LONDON—California-based Chevron Corp. remains committed to Venezuela, home to the largest oil reserves in the world, Clay Neff, president, international E&P at Chevron, told Hart Energy on the sidelines of the Energy Intelligence (EI) Forum in London.
“We’re committed to Venezuela, we’re just complying with all the sanctions that are in place,” Neff said Oct. 5. “We’ve been in the country for over 100 years and we have employees there and we’re committed to our employees and the communities where we operate,” the executive reiterated.
Chevron is the lone U.S. oil producer with a presence in Venezuela. The company’s local affiliate, Chevron Venezuela, has survived the migration process in the Orinoco Heavy Oil Belt or Faja initiated by late Venezuelan President Hugo Chavez in the mid-to-late 2000s and continues to weather another type of storm produced by U.S. sanctions imposed on the country’s oil sector in early 2019.
“We’ve been in [Venezuela] for over 100 years and we have employees there and we’re committed to our employees and the communities where we operate.”—Clay Neff, Chevron Corp.
U.S. sanctions on Venezuela were initially announced as a move to bring down the country’s oil sector and draw Venezuelan President Nicolás Maduro to the negotiating table with the country’s U.S.-backed opposition around “free and fair” elections. Years later Maduro remains in power and Chevron’s operations, as well as those of oil service companies Baker Hughes Co., Halliburton Co., Schlumberger Ltd. and Weatherford International Plc, have all been hampered by the process.
Chevron Venezuela participates in four joint ventures in western and eastern Venezuela including Petroboscán, Petroindependiente, Petroindependencia and Petropiar. The company also has an interest in the Loran field in Block 2 offshore.
“We continue to conduct our businesses in compliance with the current sanctions framework provided by the U.S. Office of Foreign Assets Control (OFAC) under General License 8,” Chevron said in an emailed statement to Hart Energy.
“We are a constructive presence in Venezuela, where we have dedicated investments and a large workforce who are dependent on our presence. We remain committed to the safety and wellbeing of our employees and their families, the integrity of our joint venture assets, and the company’s social and humanitarian programs during these challenging times,” Chevron added.

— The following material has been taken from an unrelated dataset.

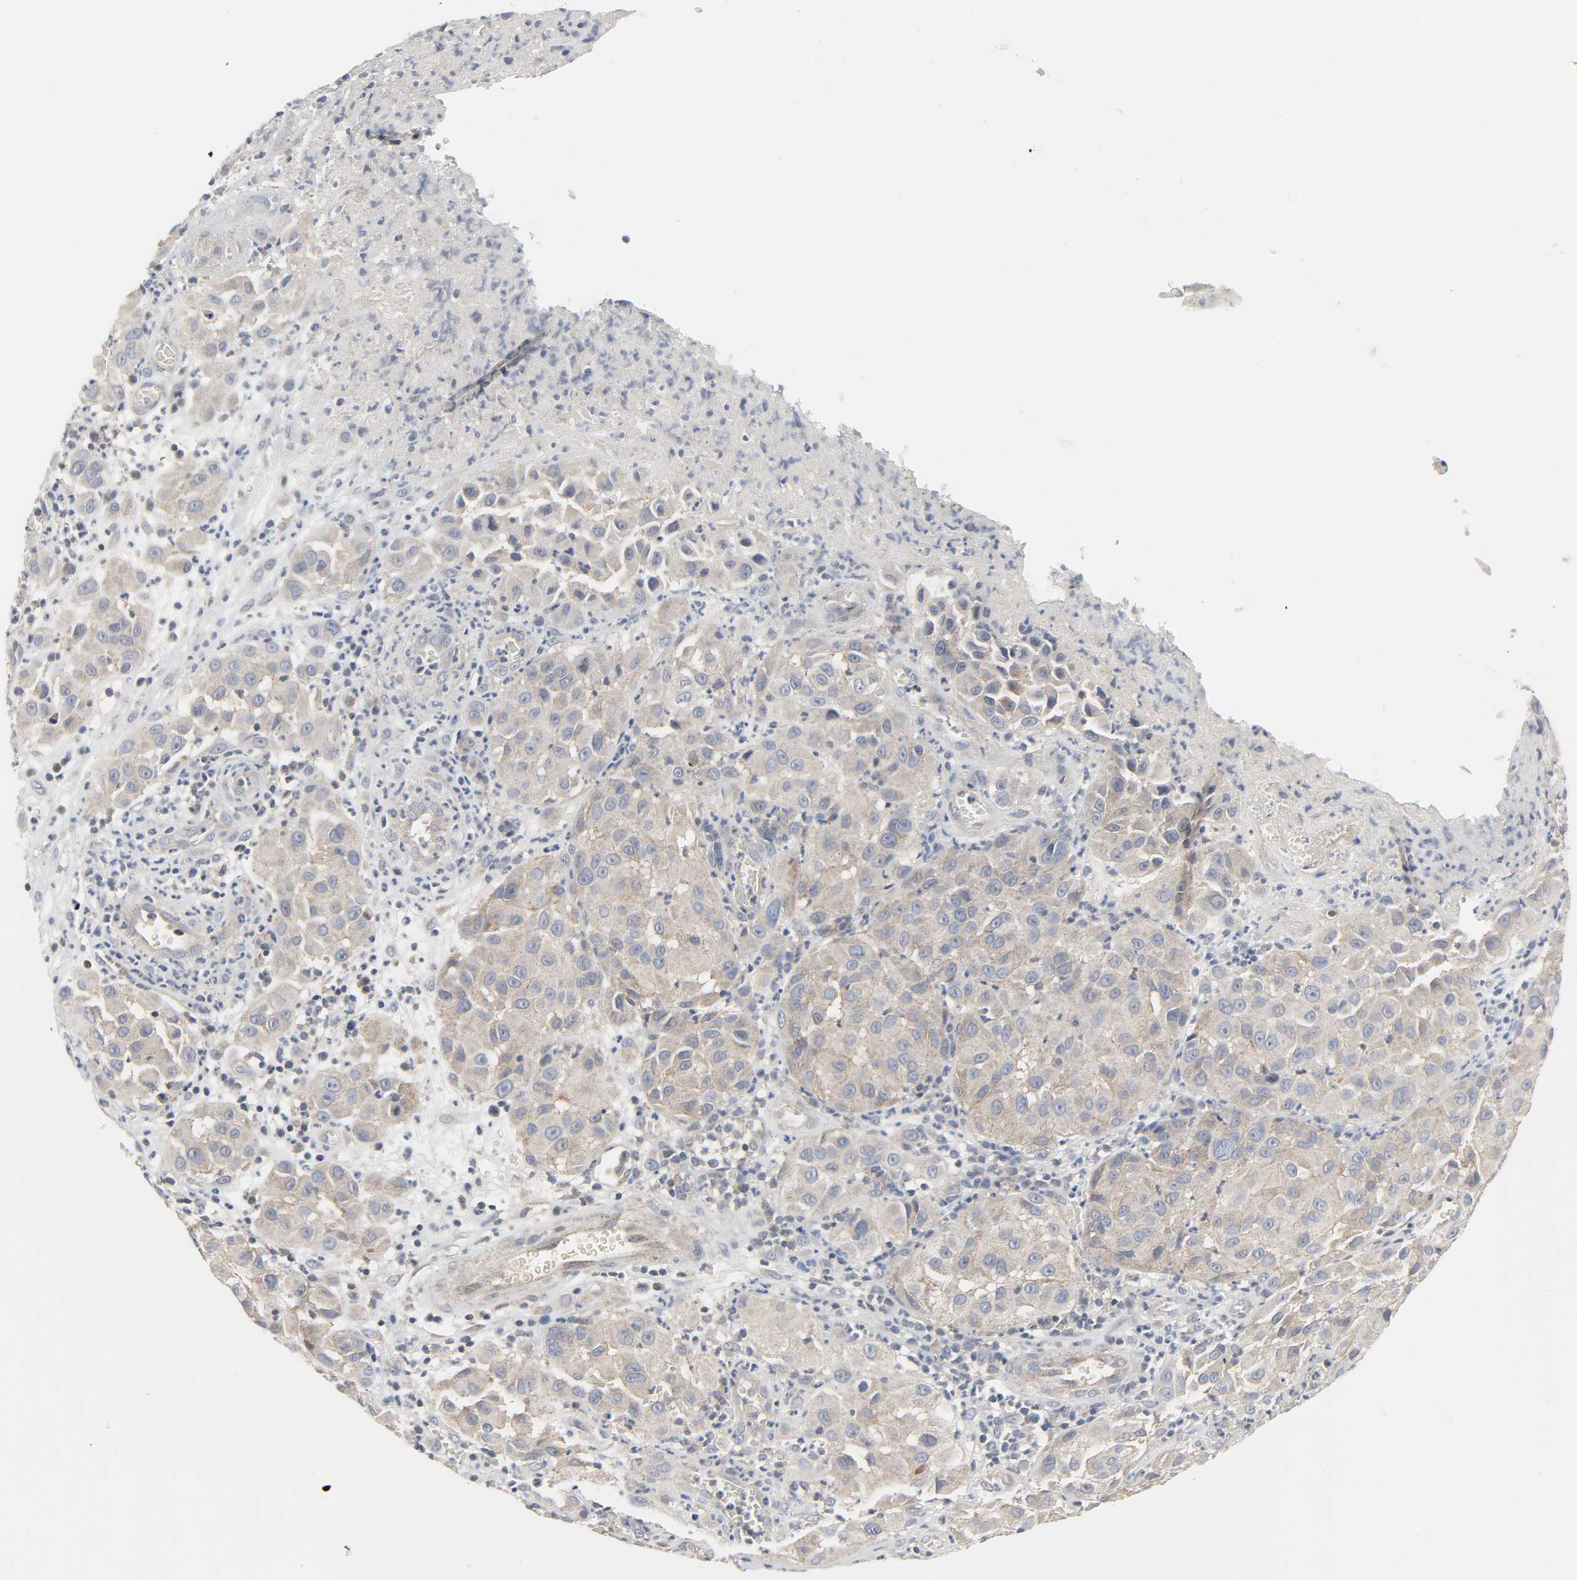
{"staining": {"intensity": "moderate", "quantity": ">75%", "location": "cytoplasmic/membranous"}, "tissue": "melanoma", "cell_type": "Tumor cells", "image_type": "cancer", "snomed": [{"axis": "morphology", "description": "Malignant melanoma, NOS"}, {"axis": "topography", "description": "Skin"}], "caption": "Protein expression analysis of malignant melanoma shows moderate cytoplasmic/membranous staining in approximately >75% of tumor cells. (IHC, brightfield microscopy, high magnification).", "gene": "CLIP1", "patient": {"sex": "female", "age": 21}}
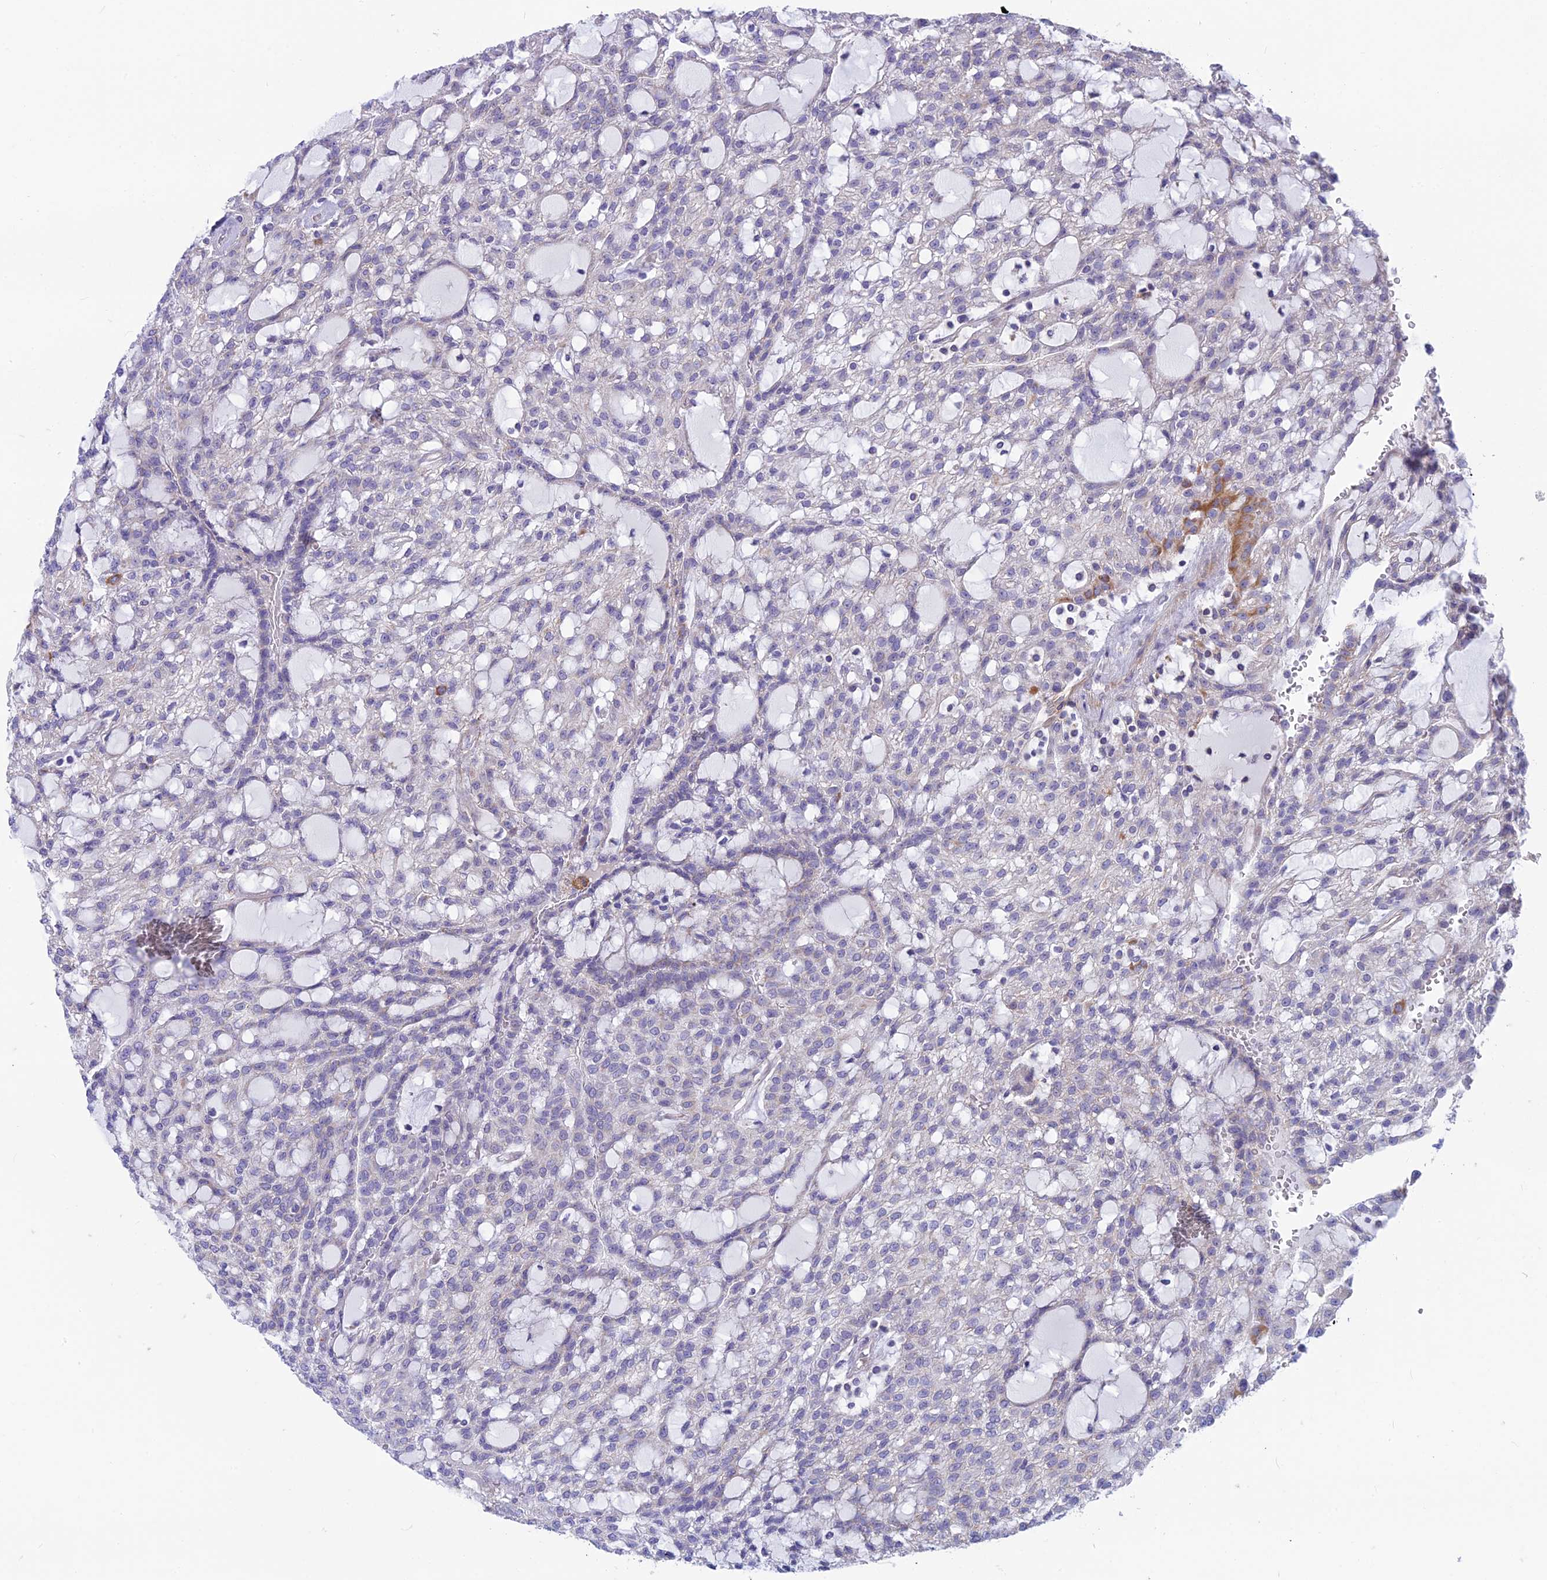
{"staining": {"intensity": "weak", "quantity": "25%-75%", "location": "cytoplasmic/membranous"}, "tissue": "renal cancer", "cell_type": "Tumor cells", "image_type": "cancer", "snomed": [{"axis": "morphology", "description": "Adenocarcinoma, NOS"}, {"axis": "topography", "description": "Kidney"}], "caption": "This histopathology image reveals IHC staining of human renal adenocarcinoma, with low weak cytoplasmic/membranous staining in approximately 25%-75% of tumor cells.", "gene": "PLAC9", "patient": {"sex": "male", "age": 63}}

Washington recently increased engagements with Maduro’s government around elections and, in particular, the return to negotiations in Mexico between officials from the ruling party government and opposition leaders. “Free and fair” elections are Washington’s primary objective in Venezuela and the only democratic potential to achieve regime change.
Washington is ready to ease sanctions on Venezuela to allow Chevron to “resume pumping oil there, paving the way for a potential reopening of U.S. and European markets to oil exports from Venezuela,” the Wall Street Journal reported on Oct. 5, citing people familiar with the proposal.
The journal said details were still under discussion and cautioned that the deal could fail to materialize since it depends on Maduro fulfilling certain obligations related to talks in Mexico.
The U.S. Treasury, Venezuela’s state oil company PDVSA and the country’s oil ministry didn’t immediately reply to emails seeking comment to verify the reports from the journal.
Prior to his departure from the South Lawn of The White House on October 6, U.S. President Joe Biden, when asked by reporters what Venezuela needed to do in order for Washington to ease sanctions replied “a lot.”
The governments of the U.S. and Venezuela continue to make progress in their negotiations, a Caracas-based consultant told Hart Energy on the sidelines of the EI event in London, who requested anonymity due to the sensitivity of the issue. The executive said there was some potential for Venezuela to boost its oil production but downplayed the ability of Italy’s Eni SpA and Spain’s Repsol SA to boost gas production from their Cardon IV project further to support exports to Colombia.
A recent U.S.-Venezuela prisoner swap saw seven from the U.S. walk free in exchange for the release of nephews of Venezuela’s first lady arrested in 2015 for drug trafficking. The swap “was a big deal for the Biden administration, although Washington remains cautious about appearing overly cozy with Caracas,” Washington-based Rapidan Energy Group said Sept. 5 in a note to clients.
“The most likely option for sanctions relief is for Biden to grant more flexibility to U.S. companies under [General License 8], which will expire on December 1,” Rapidan said.
“If Biden expands GL8 beyond the five companies currently included and allows companies to resume JV operations, commercialize oil to U.S. refineries, and source diluents and equipment to service their operations, Venezuelan production could reach approximately 1 [million barrels per day] in [the first quarter of 2023], up 400,000 bbl/day from current levels,” the group added.
Venezuela’s production capacity most recently peaked at around 3.2 million bbl/day in 2008, but has been in continued decline over the last decade amid mismanagement of oil revenues, an absence of maintenance and underinvestment in its oil sector owing to ongoing economic and political uncertainties and most recently U.S. sanctions.